#### Exercícios a fazer
[A] No texto sobre o Boko Haram, quais são todos os nomes de cidades e estados citados? Liste cada um.
[B] Escreva a continuação do texto sobre o Boko Haram, começando logo depois da última frase.

++++ Texto fornecido

Em junho do ano passado, visitei Maiduguri, capital do estado de Borno e berço do Boko Haram, para cobrir a insurgência e a contra-ofensiva do governo nigeriano, uma operação de segurança que deixou três estados do nordeste, incluindo Borno e Yobe, sob estado de emergência enquanto as tropas atacavam esconderijos e acampamentos terroristas. Os militares cortaram linhas telefônicas e o acesso à internet; ao mesmo tempo que os habitantes aprovaram a intervenção, havia uma sensação de que estavam vivendo no escuro. Tiros, uma explosão de bomba: teria sido o Boko Haram ou um ataque militar? Seriam as centenas de homens desaparecidos pelos militares de fato terroristas – mesmo os meninos tão jovens? E, estaria o governo, como alegava, vencendo a guerra?

++++++++
++++ Registros extraídos

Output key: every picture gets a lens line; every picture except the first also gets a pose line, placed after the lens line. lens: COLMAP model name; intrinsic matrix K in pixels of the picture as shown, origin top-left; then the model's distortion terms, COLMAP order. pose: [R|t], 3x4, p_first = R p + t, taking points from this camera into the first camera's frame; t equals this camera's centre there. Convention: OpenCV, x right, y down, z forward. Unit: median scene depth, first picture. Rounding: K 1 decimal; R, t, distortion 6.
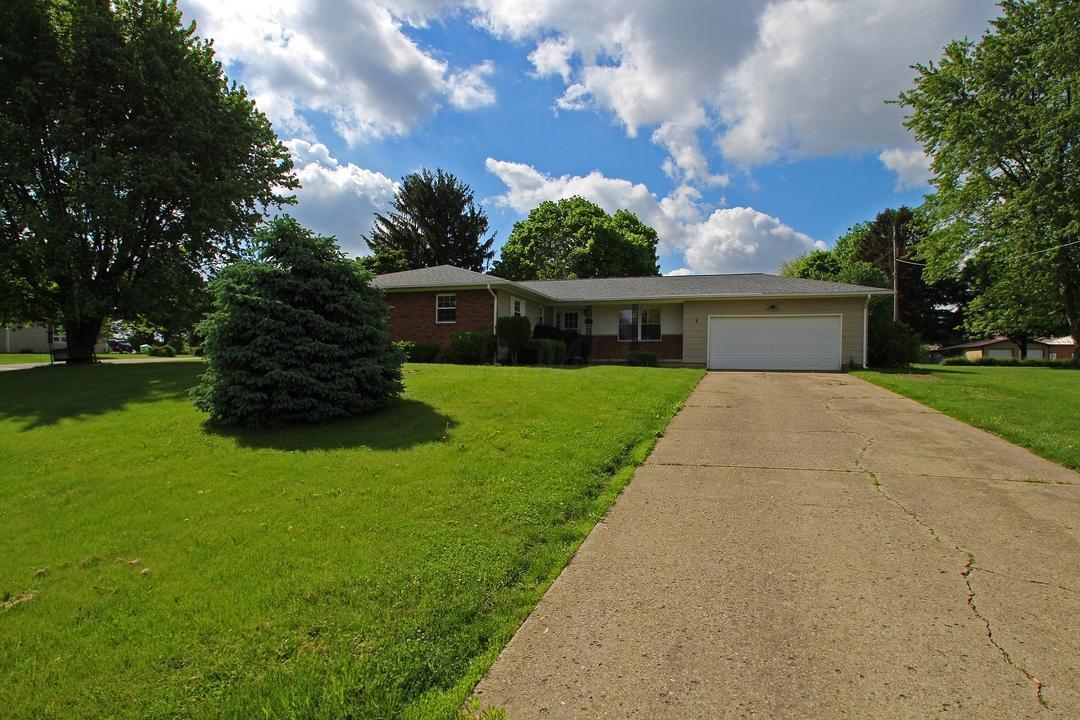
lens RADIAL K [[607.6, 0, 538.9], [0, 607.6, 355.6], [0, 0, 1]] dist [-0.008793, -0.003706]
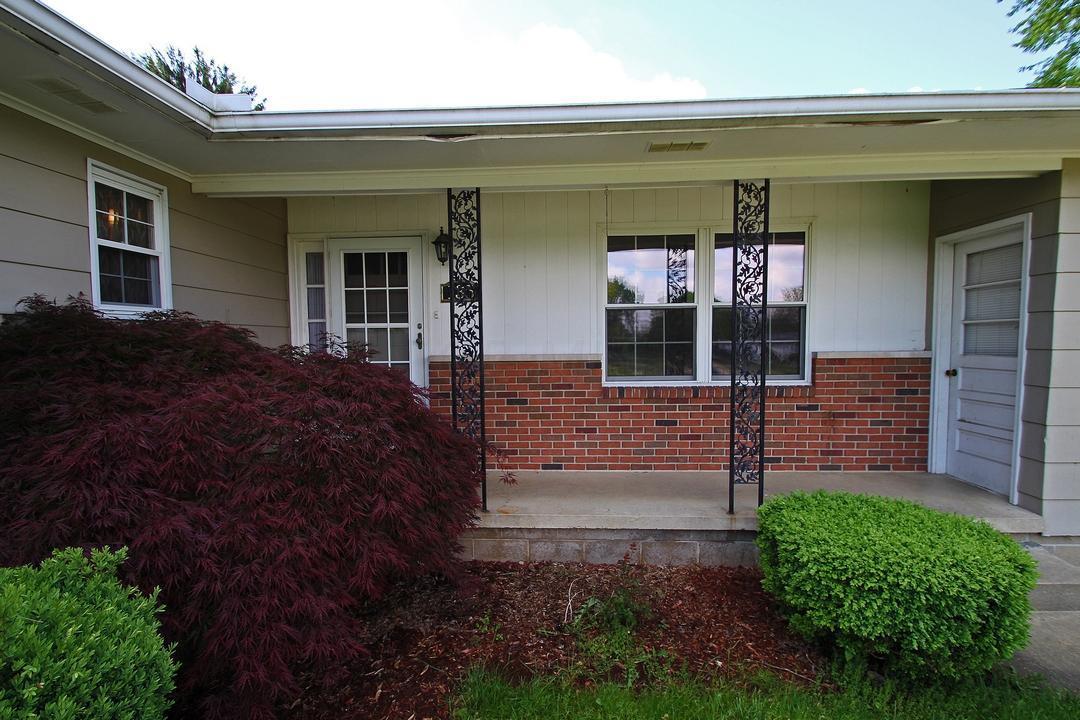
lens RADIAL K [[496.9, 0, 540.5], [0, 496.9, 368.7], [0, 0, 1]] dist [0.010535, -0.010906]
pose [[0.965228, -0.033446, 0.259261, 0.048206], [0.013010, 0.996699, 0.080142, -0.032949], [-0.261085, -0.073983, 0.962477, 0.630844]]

++++++++
++++ Registros extraídos

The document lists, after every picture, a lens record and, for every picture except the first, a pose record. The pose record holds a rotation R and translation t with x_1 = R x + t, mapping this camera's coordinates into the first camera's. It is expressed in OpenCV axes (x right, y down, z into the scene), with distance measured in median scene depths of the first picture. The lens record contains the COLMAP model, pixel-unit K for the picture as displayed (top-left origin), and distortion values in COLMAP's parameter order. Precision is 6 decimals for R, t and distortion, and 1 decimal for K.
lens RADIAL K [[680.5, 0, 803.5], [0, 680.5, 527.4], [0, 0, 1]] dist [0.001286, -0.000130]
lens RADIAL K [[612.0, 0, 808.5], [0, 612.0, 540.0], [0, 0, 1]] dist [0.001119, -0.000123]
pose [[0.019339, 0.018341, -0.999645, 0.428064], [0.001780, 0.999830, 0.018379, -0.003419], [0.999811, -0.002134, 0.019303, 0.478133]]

++++++++

#### Respostas esperadas
[A] Maiduguri, Borno, Yobe

[B]
Os militares reconectaram as linhas telefônicas em Borno. Mas a única companhia aérea que voava para Maiduguri cancelou a rota no fim do ano passado. A estrada que leva a Chibok é tão perigosa que o governador de Borno visitou a cidade sob pesada escolta militar. Atualmente, boa parte do nordeste está isolada. O que está acontecendo por lá que não podemos ver?

Os nigerianos do resto do país vinham conseguindo, até recentemente, ignorar as mortes. O clima geral tem sido de desânimo e apatia – desde um governo que está reprimindo os nortistas pesadamente até os civis que se encontram bem distantes do caos. Pode ser que esse estado de espírito finalmente mude.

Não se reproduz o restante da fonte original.